Jermyn had turned round his savage side, and the blandness was out of sight. It was this that had always frightened Mrs Transome: there was a possibility of fierce insolence in this man who was to pass with those nearest to her as her indebted servant, but whose brand she secretly bore. She was as powerless with him as she was with her son.

This woman, who loved rule, dared not speak another word of attempted persuasion. They were both silent, taking the nearest way into the sunshine again. There was a half-formed wish in both their minds - even in the mother’s - that Harold Transome had never been born.

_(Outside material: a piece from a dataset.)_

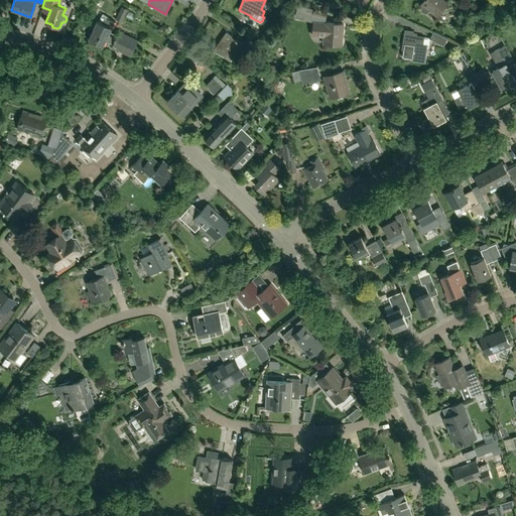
[(438,16),(448,2),(444,0),(424,0),(421,4),(423,5),(422,6),(421,7),(421,8),(421,9),(421,10),(422,11),(422,12),(423,12),(424,12),(424,13),(425,13),(426,13),(427,13),(428,12),(429,11),(429,10),(438,16)]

‘We are working hard for the election,’ said Jermyn, recovering himself, as they turned into the sunshine again. ‘I think we shall get him returned, and in that case he will be in high good-humour. Everything will be more propitious than you are apt to think. You must persuade yourself,’ he added, smiling at her, ‘that it is better for a man of his position to be in parliament on the wrong side than not be in at all.’

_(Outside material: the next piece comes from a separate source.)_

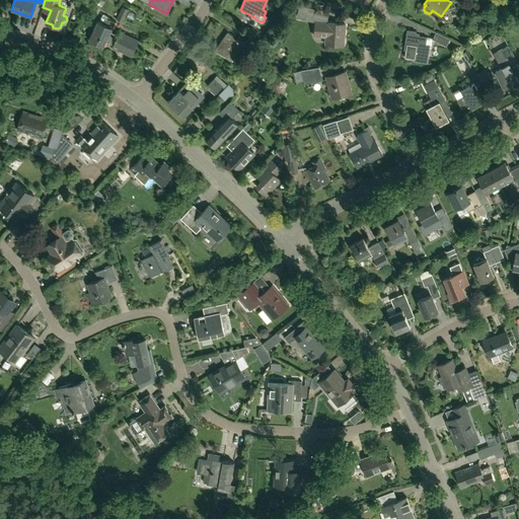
[(122,22),(128,9),(122,6),(116,19),(122,22)]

‘Never,’ said Mrs Transome. ‘I am too old to learn to call bitter sweet and sweet bitter. But what I may think or feel is of no consequence now. I am as unnecessary as a chimney ornament.’

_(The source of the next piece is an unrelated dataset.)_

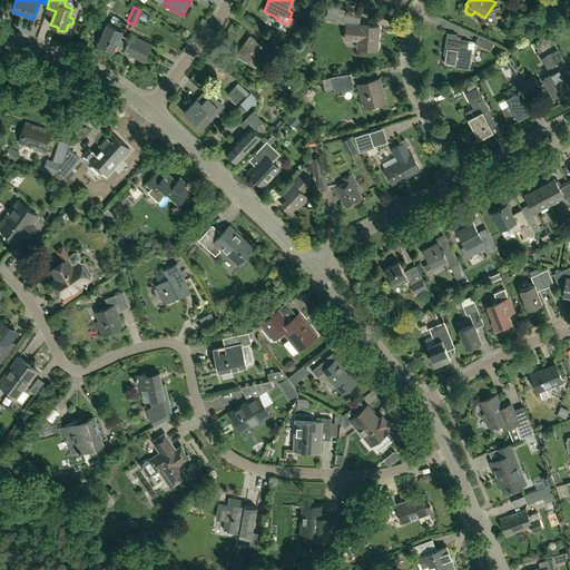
[(361,13),(347,10),(346,17),(344,40),(357,41),(357,48),(376,49),(379,26),(360,25),(360,19),(361,13)]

And in this way they parted on the gravel, in that pretty scene where they had met. Mrs Transome shivered as she stood alone: all around her, where there had once been brightness and warmth, there were white ashes, and the sunshine looked dreary as it fell on them.

Mr Jermyn’s heaviest reflections in riding homeward turned on the possibility of incidents between himself and Harold Transome which would have disagreeable results, requiring him to raise money, and perhaps causing scandal, which in its way might also help to create a monetary deficit. A man of sixty, with a wife whose Duffield connections were of the highest respectability, with a family of tall daughters, an expensive establishment, and a large professional business, owed a great deal more to himself as the mainstay of all those solidities, than to feelings and ideas which were quite unsubstantial. There were many unfortunate coincidences which placed Mr Jermyn in an uncomfortable position just now; he had not been much to blame, he considered; if it had not been for a sudden turn of affairs no one would have complained. He defied any man to say that he had intended to wrong people; he was able to refund, to make reprisals, if they could be fairly demanded. Only he would certainly have preferred that they should not be demanded.

A German poet was intrusted with a particularly fine sausage, which he was to convey to the donor’s friend at Paris. In the course of the long journey he smelt the sausage; he got hungry, and desired to taste it; he pared a morsel off, then another, and another, in successive moments of temptation, till at last the sausage was, humanly speaking, at an end. The offence had not been premeditated. The poet had never loved meanness, but he loved sausage; and the result was undeniably awkward.

So it was with Matthew Jermyn. He was far from liking that ugly abstraction rascality, but he had liked other things which had suggested nibbling. He had had to do many things in law and in daily life which, in the abstract, he would have condemned; and indeed he had never been tempted by them in the abstract. Here, in fact, was the inconvenience; he had sinned for the sake of particular concrete things, and particular concrete consequences were likely to follow.

But he was a man of resolution, who, having made out what was the best course to take under a difficulty, went straight to his work. The election must be won: that would put Harold in good-humour, give him something to do, and leave himself more time to prepare for any crisis.

He was in anything but low spirits that evening. It was his eldest daughter’s birthday, and the young people had a dance. Papa was delightful - stood up for a quadrille and a country-dance, told stories at supper, and made humorous quotations from his early readings: if these were Latin, he apologised, and translated to the ladies; so that a deaf lady-visitor from Duffield kept her trumpet up continually, lest she should lose any of Mr Jermyn’s conversation, and wished that her niece Maria had been present, who was young and had a good memory.

Still the party was smaller than usual, for some families in Treby refused to visit Jermyn, now that he was concerned for a Radical candidate.